More controversy seemed a fitting end to this Buffalo season, as fans debated whether or not the block by Notre Dame’s Greg Davis was really a clip. There were reminders to the pollsters about the fifth-down. Georgia Tech certainly had public opinion on their side as the writers and coaches went to the polls.
When the final ballots came out, it was a split poll. Colorado won the AP writers’ poll, but the coaches had nudged Georgia Tech into the top spot by a single vote.
There are so many areas to unpack in this vote, so I’ll try and keep it brief…
*I’m a Notre Dame fan and the block by Davis—while very close—was a clip, and it was consequential enough to be called. The Colorado victory in the Orange Bowl was “legitimate” so to speak.
*Even had it been a bad call, how far do you go in letting pollsters take matters into their own hands. This is a good segway into my feelings about the officiating debacle in Missouri. It was a massive screwup, but it happened. Once you decide to have pollsters (or in our own day, College Football Playoff committee members) start effectively overturning results, you have chaos. How far do you go in reviewing officiating mistakes after the fact.
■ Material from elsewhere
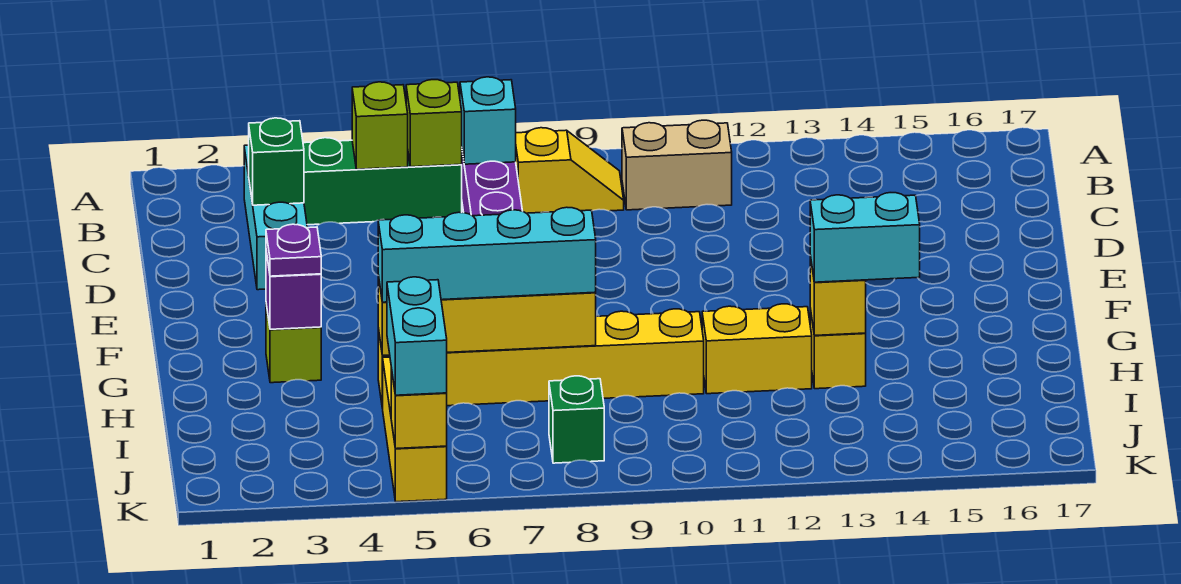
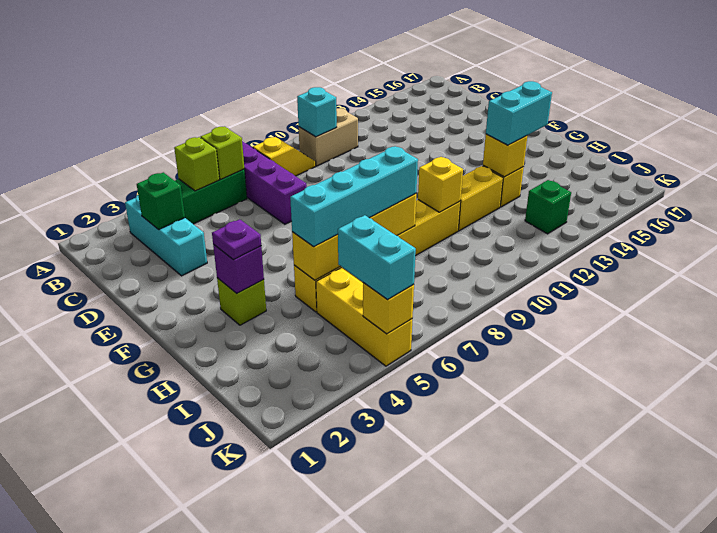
cyan 1x1 brick [460,77,516,164] -> cyan 1x1 brick moved to [297,87,337,137]
none -> yellow 1x1 brick [418,157,463,212]
green 1x1 brick [549,376,604,463] -> green 1x1 brick moved to [525,180,571,234]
So for anyone who used those reasons to punish Colorado, I would have to strongly disagree. But…I would have still voted for Georgia Tech. The reason being simple—they were a full game better than Colorado in the final record. While the Buffs’ schedule was clearly stronger, the Yellow Jackets did blow out Nebraska in the Citrus Bowl and did win at then-#1 Virginia in November. The schedule strength issue wasn’t enough, in my view, to overturn the record differential.
But whatever your view on the final vote, this much is clear—Colorado had arrived as a national power. Back-to-back trips to the Orange Bowl, consecutive top 5 finishes and now, at long last, a national championship.